REQUIRED ACTION: Turn the lines from the one containing "وصف البرنامج" through the one containing "BlazeThemes", both included, into a numbered list. Skip blank lines and leave the pictures out.

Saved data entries
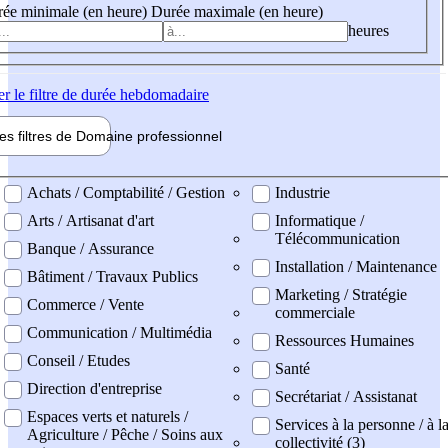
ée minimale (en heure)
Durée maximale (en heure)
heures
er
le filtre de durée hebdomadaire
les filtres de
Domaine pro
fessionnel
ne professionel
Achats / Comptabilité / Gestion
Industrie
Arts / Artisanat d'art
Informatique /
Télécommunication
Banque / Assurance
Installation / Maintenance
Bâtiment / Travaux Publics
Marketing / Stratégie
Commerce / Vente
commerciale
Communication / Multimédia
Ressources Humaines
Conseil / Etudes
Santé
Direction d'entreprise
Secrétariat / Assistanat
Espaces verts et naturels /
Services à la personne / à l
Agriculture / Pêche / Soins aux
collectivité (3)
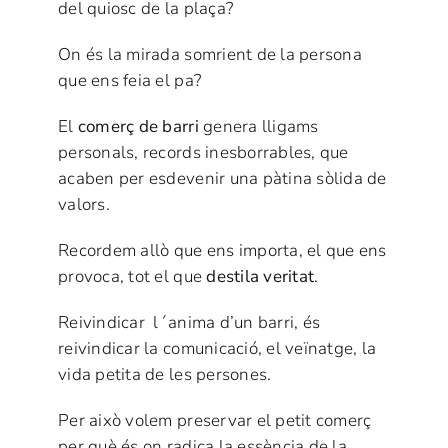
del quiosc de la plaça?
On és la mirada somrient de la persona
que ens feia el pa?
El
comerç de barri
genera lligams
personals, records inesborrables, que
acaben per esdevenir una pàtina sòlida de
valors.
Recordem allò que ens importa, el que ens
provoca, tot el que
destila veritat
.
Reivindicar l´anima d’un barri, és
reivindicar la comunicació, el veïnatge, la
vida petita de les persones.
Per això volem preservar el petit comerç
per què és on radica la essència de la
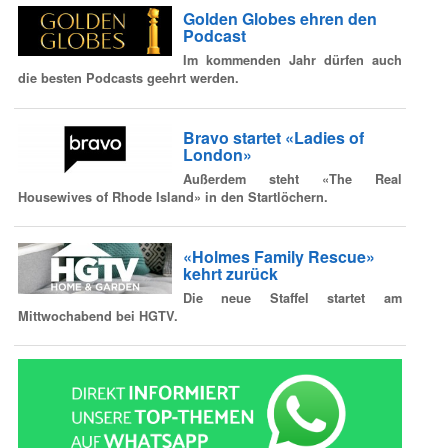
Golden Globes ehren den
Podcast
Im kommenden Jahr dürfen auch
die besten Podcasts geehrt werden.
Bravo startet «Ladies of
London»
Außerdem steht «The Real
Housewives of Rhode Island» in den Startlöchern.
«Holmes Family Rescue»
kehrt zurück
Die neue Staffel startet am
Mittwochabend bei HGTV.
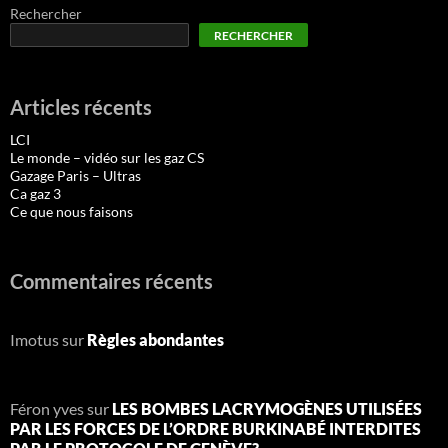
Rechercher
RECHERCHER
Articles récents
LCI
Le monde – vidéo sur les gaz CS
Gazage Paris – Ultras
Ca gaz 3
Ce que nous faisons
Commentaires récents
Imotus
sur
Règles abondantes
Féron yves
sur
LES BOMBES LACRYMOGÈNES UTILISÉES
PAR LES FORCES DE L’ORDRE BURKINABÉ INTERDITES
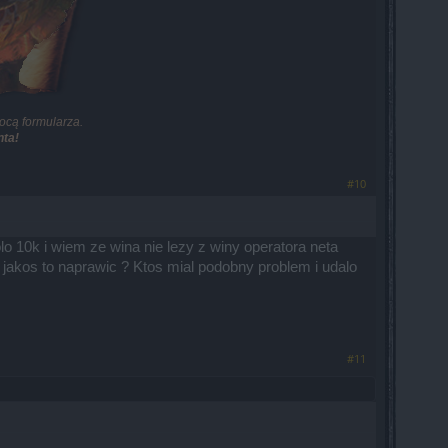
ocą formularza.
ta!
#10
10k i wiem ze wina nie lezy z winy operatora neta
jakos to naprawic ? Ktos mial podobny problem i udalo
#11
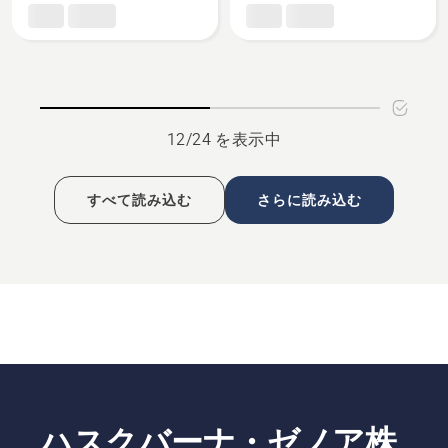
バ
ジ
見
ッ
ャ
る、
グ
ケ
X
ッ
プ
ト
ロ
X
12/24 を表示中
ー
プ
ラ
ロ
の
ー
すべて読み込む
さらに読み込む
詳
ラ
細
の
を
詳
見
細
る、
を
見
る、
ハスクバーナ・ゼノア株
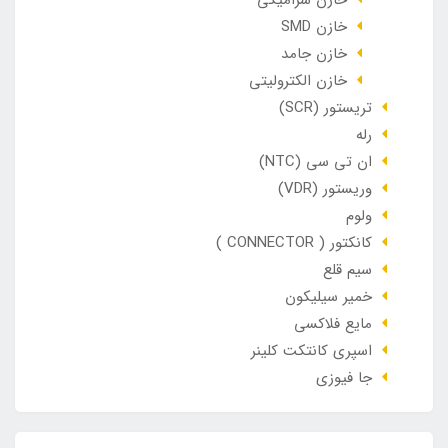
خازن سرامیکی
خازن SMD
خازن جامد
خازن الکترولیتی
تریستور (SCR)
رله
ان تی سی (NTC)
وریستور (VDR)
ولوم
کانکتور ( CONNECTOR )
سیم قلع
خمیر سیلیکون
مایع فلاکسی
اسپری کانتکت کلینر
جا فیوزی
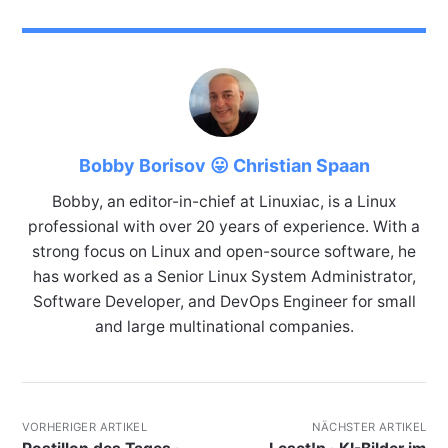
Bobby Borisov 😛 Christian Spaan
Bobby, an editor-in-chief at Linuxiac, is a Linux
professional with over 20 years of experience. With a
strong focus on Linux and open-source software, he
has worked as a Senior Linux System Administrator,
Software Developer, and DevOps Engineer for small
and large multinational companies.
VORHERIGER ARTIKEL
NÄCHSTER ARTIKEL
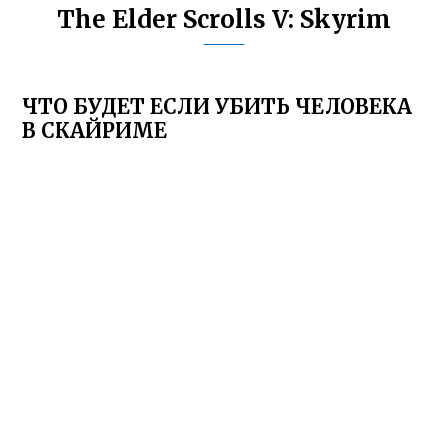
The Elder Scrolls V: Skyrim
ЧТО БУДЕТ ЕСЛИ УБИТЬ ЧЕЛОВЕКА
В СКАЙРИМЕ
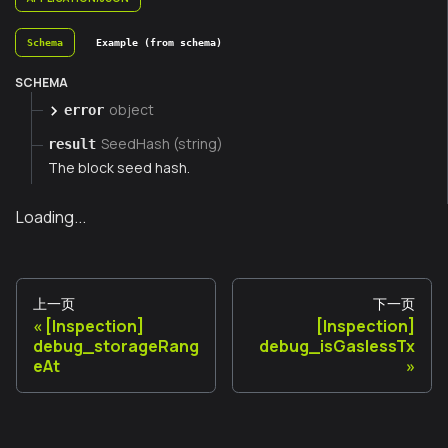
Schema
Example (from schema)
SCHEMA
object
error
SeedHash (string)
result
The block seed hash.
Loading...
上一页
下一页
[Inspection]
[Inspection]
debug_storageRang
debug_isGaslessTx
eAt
==
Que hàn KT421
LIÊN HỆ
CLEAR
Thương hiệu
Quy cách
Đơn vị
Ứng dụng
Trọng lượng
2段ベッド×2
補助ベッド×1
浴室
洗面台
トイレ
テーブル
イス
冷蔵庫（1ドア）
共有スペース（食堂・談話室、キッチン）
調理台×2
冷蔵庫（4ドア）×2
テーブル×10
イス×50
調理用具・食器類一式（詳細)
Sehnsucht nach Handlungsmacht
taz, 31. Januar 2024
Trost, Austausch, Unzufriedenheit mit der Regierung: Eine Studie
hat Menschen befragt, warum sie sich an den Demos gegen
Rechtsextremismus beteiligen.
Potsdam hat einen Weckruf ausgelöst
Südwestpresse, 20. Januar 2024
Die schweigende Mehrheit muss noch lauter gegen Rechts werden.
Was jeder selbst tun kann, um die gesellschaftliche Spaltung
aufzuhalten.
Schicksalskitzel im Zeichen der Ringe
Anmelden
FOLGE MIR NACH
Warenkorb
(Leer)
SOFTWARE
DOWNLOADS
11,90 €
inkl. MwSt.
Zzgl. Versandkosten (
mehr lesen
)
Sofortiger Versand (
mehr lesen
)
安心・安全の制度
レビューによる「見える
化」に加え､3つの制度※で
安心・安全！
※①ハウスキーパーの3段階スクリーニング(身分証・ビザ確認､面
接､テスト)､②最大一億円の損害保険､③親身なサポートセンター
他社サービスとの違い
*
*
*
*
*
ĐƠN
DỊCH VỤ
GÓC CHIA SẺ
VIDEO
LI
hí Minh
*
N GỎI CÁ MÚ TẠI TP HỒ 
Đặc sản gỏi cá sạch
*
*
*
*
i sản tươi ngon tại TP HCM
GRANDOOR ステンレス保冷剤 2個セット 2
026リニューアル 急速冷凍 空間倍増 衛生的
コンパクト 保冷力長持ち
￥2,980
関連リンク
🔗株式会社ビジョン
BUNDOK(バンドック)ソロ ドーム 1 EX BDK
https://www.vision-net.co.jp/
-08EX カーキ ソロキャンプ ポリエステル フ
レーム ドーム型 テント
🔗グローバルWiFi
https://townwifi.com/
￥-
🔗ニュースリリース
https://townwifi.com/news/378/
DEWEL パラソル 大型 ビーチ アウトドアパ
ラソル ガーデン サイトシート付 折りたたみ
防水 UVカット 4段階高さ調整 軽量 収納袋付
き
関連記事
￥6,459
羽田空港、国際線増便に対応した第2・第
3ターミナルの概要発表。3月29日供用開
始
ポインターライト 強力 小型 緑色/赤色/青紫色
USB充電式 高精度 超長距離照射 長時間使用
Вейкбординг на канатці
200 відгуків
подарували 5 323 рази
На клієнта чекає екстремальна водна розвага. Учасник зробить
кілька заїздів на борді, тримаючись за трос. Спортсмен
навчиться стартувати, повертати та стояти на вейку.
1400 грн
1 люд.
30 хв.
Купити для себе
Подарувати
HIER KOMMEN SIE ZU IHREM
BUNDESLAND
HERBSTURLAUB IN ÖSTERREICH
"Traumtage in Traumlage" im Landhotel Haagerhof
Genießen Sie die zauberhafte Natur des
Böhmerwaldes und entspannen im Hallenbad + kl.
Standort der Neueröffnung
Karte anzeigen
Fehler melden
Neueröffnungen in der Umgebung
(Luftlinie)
* * *
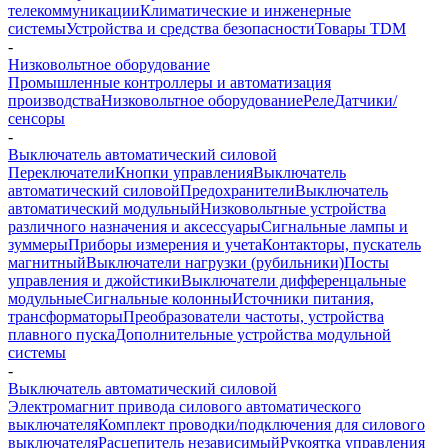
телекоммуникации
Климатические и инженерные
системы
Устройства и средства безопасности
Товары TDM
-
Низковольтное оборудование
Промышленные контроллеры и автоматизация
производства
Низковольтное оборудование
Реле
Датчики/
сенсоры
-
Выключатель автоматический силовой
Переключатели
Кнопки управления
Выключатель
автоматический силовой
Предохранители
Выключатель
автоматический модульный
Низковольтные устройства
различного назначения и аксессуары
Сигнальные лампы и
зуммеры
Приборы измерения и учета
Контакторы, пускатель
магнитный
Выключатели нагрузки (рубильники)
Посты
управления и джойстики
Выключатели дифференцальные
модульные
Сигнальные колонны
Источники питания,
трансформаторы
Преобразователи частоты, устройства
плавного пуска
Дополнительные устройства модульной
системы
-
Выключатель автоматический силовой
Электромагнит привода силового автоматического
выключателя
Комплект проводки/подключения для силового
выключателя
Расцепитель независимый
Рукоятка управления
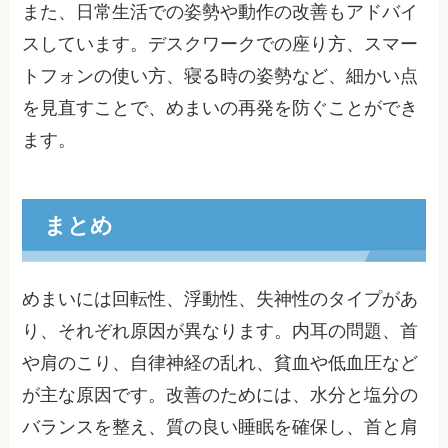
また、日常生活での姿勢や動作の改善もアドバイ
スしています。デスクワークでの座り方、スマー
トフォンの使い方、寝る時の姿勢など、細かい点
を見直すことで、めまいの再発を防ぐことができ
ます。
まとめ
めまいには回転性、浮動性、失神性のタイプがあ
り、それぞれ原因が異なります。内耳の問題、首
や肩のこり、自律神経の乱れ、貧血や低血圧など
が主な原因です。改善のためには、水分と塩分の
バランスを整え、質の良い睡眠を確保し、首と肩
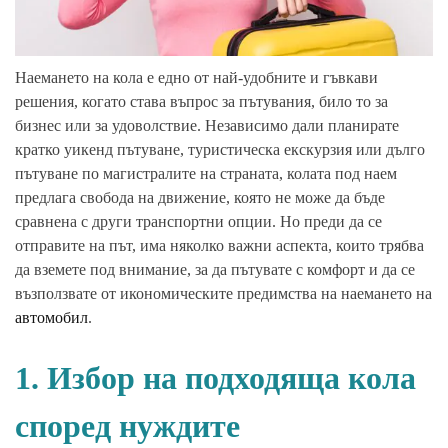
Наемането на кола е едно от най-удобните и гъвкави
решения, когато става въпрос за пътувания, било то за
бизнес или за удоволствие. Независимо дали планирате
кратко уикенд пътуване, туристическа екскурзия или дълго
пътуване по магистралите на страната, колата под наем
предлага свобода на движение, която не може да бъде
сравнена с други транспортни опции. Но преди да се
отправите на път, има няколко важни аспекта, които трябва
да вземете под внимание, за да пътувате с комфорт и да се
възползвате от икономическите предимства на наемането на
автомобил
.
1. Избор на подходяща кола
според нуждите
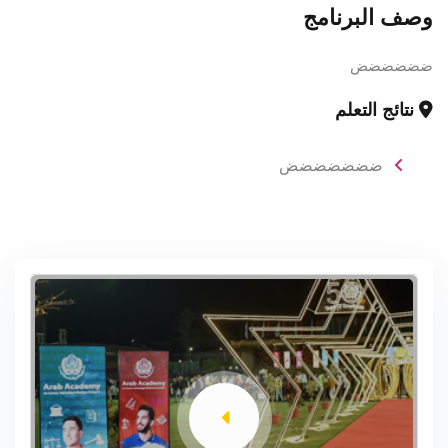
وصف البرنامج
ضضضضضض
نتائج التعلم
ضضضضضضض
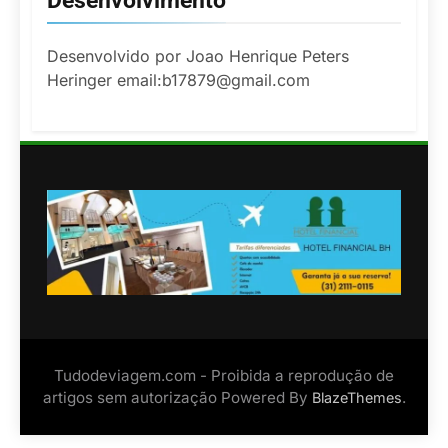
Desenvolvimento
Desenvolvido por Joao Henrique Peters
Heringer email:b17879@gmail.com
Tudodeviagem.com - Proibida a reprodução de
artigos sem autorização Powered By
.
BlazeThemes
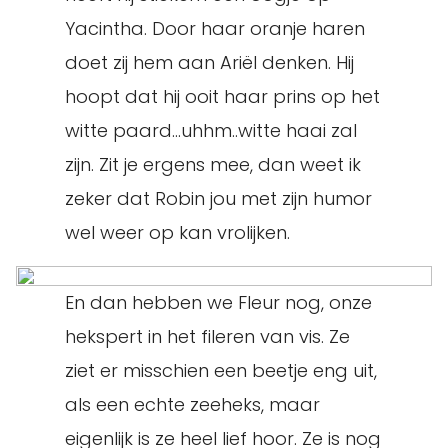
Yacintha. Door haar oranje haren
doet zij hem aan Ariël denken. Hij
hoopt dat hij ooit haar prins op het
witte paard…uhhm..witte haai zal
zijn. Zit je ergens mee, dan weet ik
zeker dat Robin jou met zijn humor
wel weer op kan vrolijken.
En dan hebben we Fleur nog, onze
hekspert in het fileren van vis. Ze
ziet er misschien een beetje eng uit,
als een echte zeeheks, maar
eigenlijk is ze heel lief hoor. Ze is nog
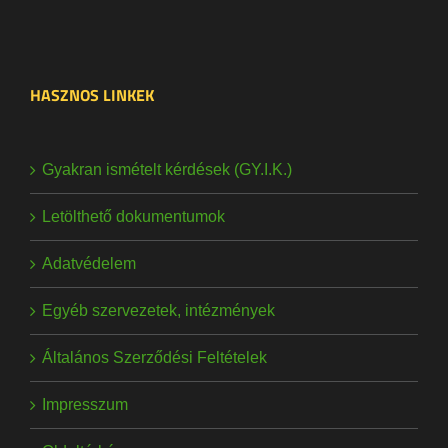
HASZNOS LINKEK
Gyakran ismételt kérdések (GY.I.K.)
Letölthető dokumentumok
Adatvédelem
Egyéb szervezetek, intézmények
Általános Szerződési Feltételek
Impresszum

EXERCISE RESULT:
1. وصف البرنامج
2. ضضضضضض
3. نتائج التعلم
4. ضضضضضضض
5. Desenvolvimento
6. Desenvolvido por Joao Henrique Peters
7. Heringer email:b17879@gmail.com
8. Tudodeviagem.com - Proibida a reprodução de
9. artigos sem autorização Powered By
10. .
11. BlazeThemes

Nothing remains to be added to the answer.